Segment Open

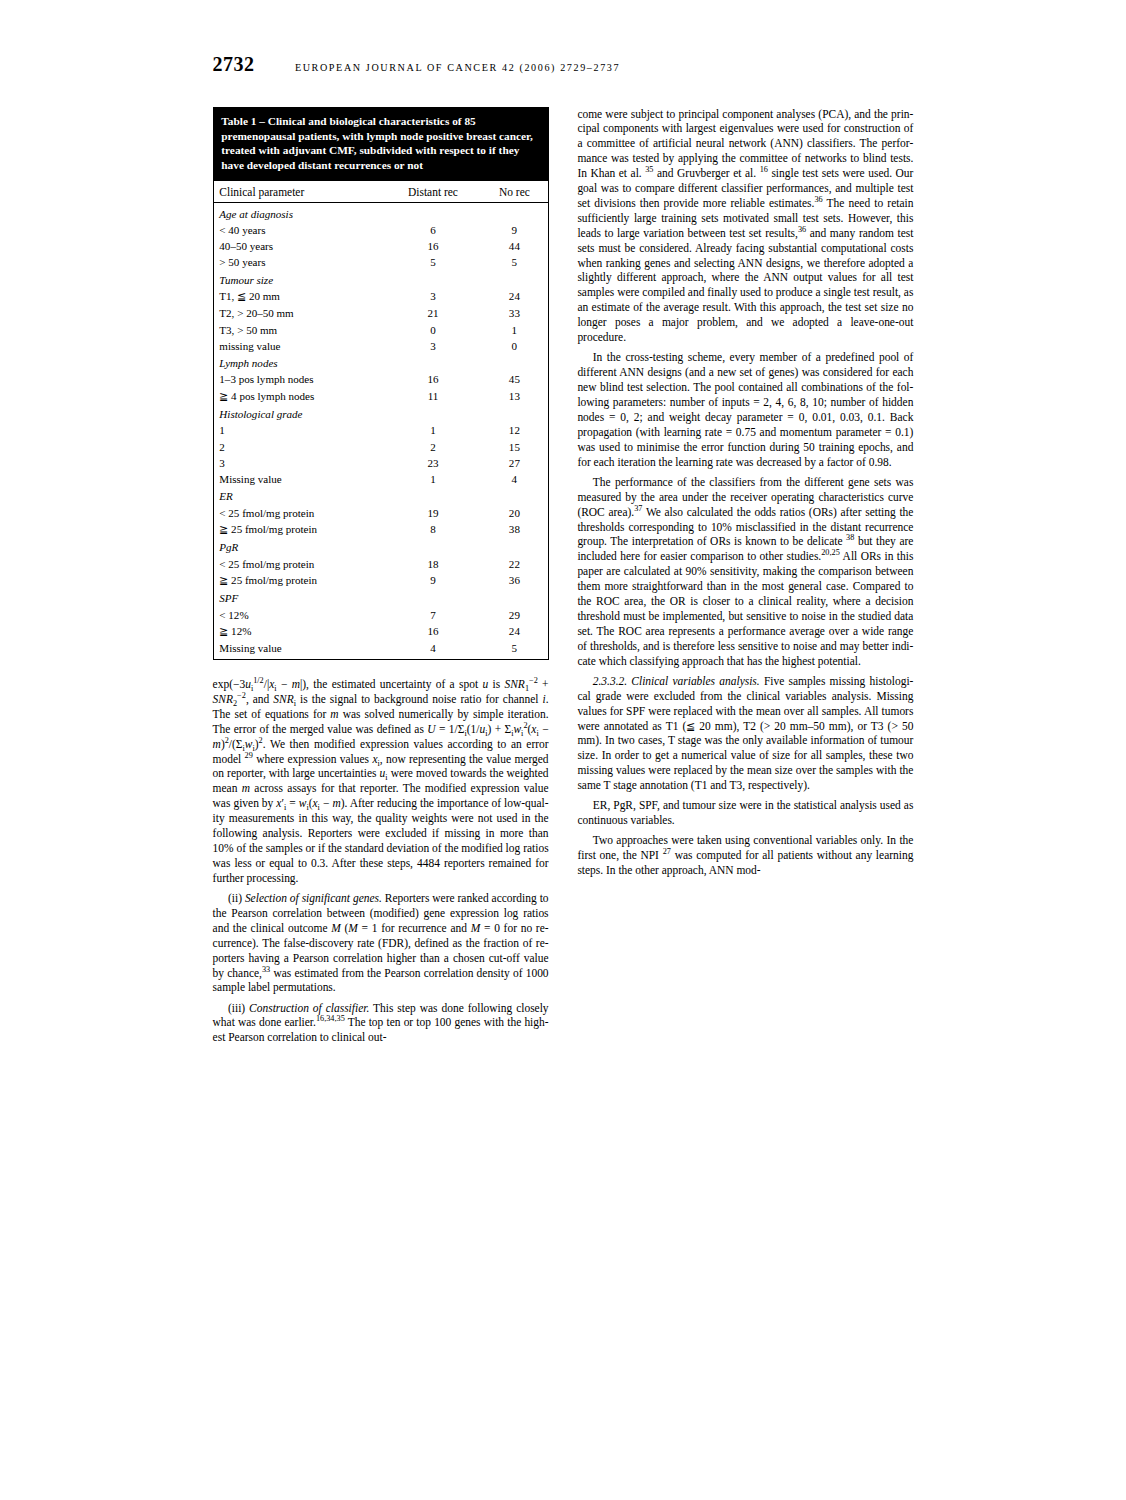2732
European Journal of Cancer 42 (2006) 2729–2737
Table 1 – Clinical and biological characteristics of 85 premenopausal patients, with lymph node positive breast cancer, treated with adjuvant CMF, subdivided with respect to if they have developed distant recurrences or not
| Clinical parameter | Distant rec | No rec |
| --- | --- | --- |
| Age at diagnosis |
| < 40 years | 6 | 9 |
| 40–50 years | 16 | 44 |
| > 50 years | 5 | 5 |
| Tumour size |
| T1, ≦ 20 mm | 3 | 24 |
| T2, > 20–50 mm | 21 | 33 |
| T3, > 50 mm | 0 | 1 |
| missing value | 3 | 0 |
| Lymph nodes |
| 1–3 pos lymph nodes | 16 | 45 |
| ≧ 4 pos lymph nodes | 11 | 13 |
| Histological grade |
| 1 | 1 | 12 |
| 2 | 2 | 15 |
| 3 | 23 | 27 |
| Missing value | 1 | 4 |
| ER |
| < 25 fmol/mg protein | 19 | 20 |
| ≧ 25 fmol/mg protein | 8 | 38 |
| PgR |
| < 25 fmol/mg protein | 18 | 22 |
| ≧ 25 fmol/mg protein | 9 | 36 |
| SPF |
| < 12% | 7 | 29 |
| ≧ 12% | 16 | 24 |
| Missing value | 4 | 5 |
exp(−3ui1/2/|xi − m|), the estimated uncertainty of a spot u is SNR1−2 + SNR2−2, and SNRi is the signal to background noise ratio for channel i. The set of equations for m was solved numerically by simple iteration. The error of the merged value was defined as U = 1/Σi(1/ui) + Σiwi2(xi − m)2/(Σiwi)2. We then modified expression values according to an error model 29 where expression values xi, now representing the value merged on reporter, with large uncertainties ui were moved towards the weighted mean m across assays for that reporter. The modified expression value was given by x′i = wi(xi − m). After reducing the importance of low-quality measurements in this way, the quality weights were not used in the following analysis. Reporters were excluded if missing in more than 10% of the samples or if the standard deviation of the modified log ratios was less or equal to 0.3. After these steps, 4484 reporters remained for further processing.
(ii) Selection of significant genes. Reporters were ranked according to the Pearson correlation between (modified) gene expression log ratios and the clinical outcome M (M = 1 for recurrence and M = 0 for no recurrence). The false-discovery rate (FDR), defined as the fraction of reporters having a Pearson correlation higher than a chosen cut-off value by chance,33 was estimated from the Pearson correlation density of 1000 sample label permutations.
(iii) Construction of classifier. This step was done following closely what was done earlier.16,34,35 The top ten or top 100 genes with the highest Pearson correlation to clinical out-
come were subject to principal component analyses (PCA), and the principal components with largest eigenvalues were used for construction of a committee of artificial neural network (ANN) classifiers. The performance was tested by applying the committee of networks to blind tests. In Khan et al. 35 and Gruvberger et al. 16 single test sets were used. Our goal was to compare different classifier performances, and multiple test set divisions then provide more reliable estimates.36 The need to retain sufficiently large training sets motivated small test sets. However, this leads to large variation between test set results,36 and many random test sets must be considered. Already facing substantial computational costs when ranking genes and selecting ANN designs, we therefore adopted a slightly different approach, where the ANN output values for all test samples were compiled and finally used to produce a single test result, as an estimate of the average result. With this approach, the test set size no longer poses a major problem, and we adopted a leave-one-out procedure.
In the cross-testing scheme, every member of a predefined pool of different ANN designs (and a new set of genes) was considered for each new blind test selection. The pool contained all combinations of the following parameters: number of inputs = 2, 4, 6, 8, 10; number of hidden nodes = 0, 2; and weight decay parameter = 0, 0.01, 0.03, 0.1. Back propagation (with learning rate = 0.75 and momentum parameter = 0.1) was used to minimise the error function during 50 training epochs, and for each iteration the learning rate was decreased by a factor of 0.98.
The performance of the classifiers from the different gene sets was measured by the area under the receiver operating characteristics curve (ROC area).37 We also calculated the odds ratios (ORs) after setting the thresholds corresponding to 10% misclassified in the distant recurrence group. The interpretation of ORs is known to be delicate 38 but they are included here for easier comparison to other studies.20,25 All ORs in this paper are calculated at 90% sensitivity, making the comparison between them more straightforward than in the most general case. Compared to the ROC area, the OR is closer to a clinical reality, where a decision threshold must be implemented, but sensitive to noise in the studied data set. The ROC area represents a performance average over a wide range of thresholds, and is therefore less sensitive to noise and may better indicate which classifying approach that has the highest potential.
2.3.3.2. Clinical variables analysis. Five samples missing histological grade were excluded from the clinical variables analysis. Missing values for SPF were replaced with the mean over all samples. All tumors were annotated as T1 (≦ 20 mm), T2 (> 20 mm–50 mm), or T3 (> 50 mm). In two cases, T stage was the only available information of tumour size. In order to get a numerical value of size for all samples, these two missing values were replaced by the mean size over the samples with the same T stage annotation (T1 and T3, respectively).
ER, PgR, SPF, and tumour size were in the statistical analysis used as continuous variables.
Two approaches were taken using conventional variables only. In the first one, the NPI 27 was computed for all patients without any learning steps. In the other approach, ANN mod-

Segment Closed

**What to produce:** Reproduce verbatim only the segment of the listing bounded by the line containing "years | 16 | 44 |" and the line containing "exp(−3ui1/2/|xi − m|), the", with both boundary lines included.

**Finished task:**
| 40–50 years | 16 | 44 |
| > 50 years | 5 | 5 |
| Tumour size |
| T1, ≦ 20 mm | 3 | 24 |
| T2, > 20–50 mm | 21 | 33 |
| T3, > 50 mm | 0 | 1 |
| missing value | 3 | 0 |
| Lymph nodes |
| 1–3 pos lymph nodes | 16 | 45 |
| ≧ 4 pos lymph nodes | 11 | 13 |
| Histological grade |
| 1 | 1 | 12 |
| 2 | 2 | 15 |
| 3 | 23 | 27 |
| Missing value | 1 | 4 |
| ER |
| < 25 fmol/mg protein | 19 | 20 |
| ≧ 25 fmol/mg protein | 8 | 38 |
| PgR |
| < 25 fmol/mg protein | 18 | 22 |
| ≧ 25 fmol/mg protein | 9 | 36 |
| SPF |
| < 12% | 7 | 29 |
| ≧ 12% | 16 | 24 |
| Missing value | 4 | 5 |
exp(−3ui1/2/|xi − m|), the estimated uncertainty of a spot u is SNR1−2 + SNR2−2, and SNRi is the signal to background noise ratio for channel i. The set of equations for m was solved numerically by simple iteration. The error of the merged value was defined as U = 1/Σi(1/ui) + Σiwi2(xi − m)2/(Σiwi)2. We then modified expression values according to an error model 29 where expression values xi, now representing the value merged on reporter, with large uncertainties ui were moved towards the weighted mean m across assays for that reporter. The modified expression value was given by x′i = wi(xi − m). After reducing the importance of low-quality measurements in this way, the quality weights were not used in the following analysis. Reporters were excluded if missing in more than 10% of the samples or if the standard deviation of the modified log ratios was less or equal to 0.3. After these steps, 4484 reporters remained for further processing.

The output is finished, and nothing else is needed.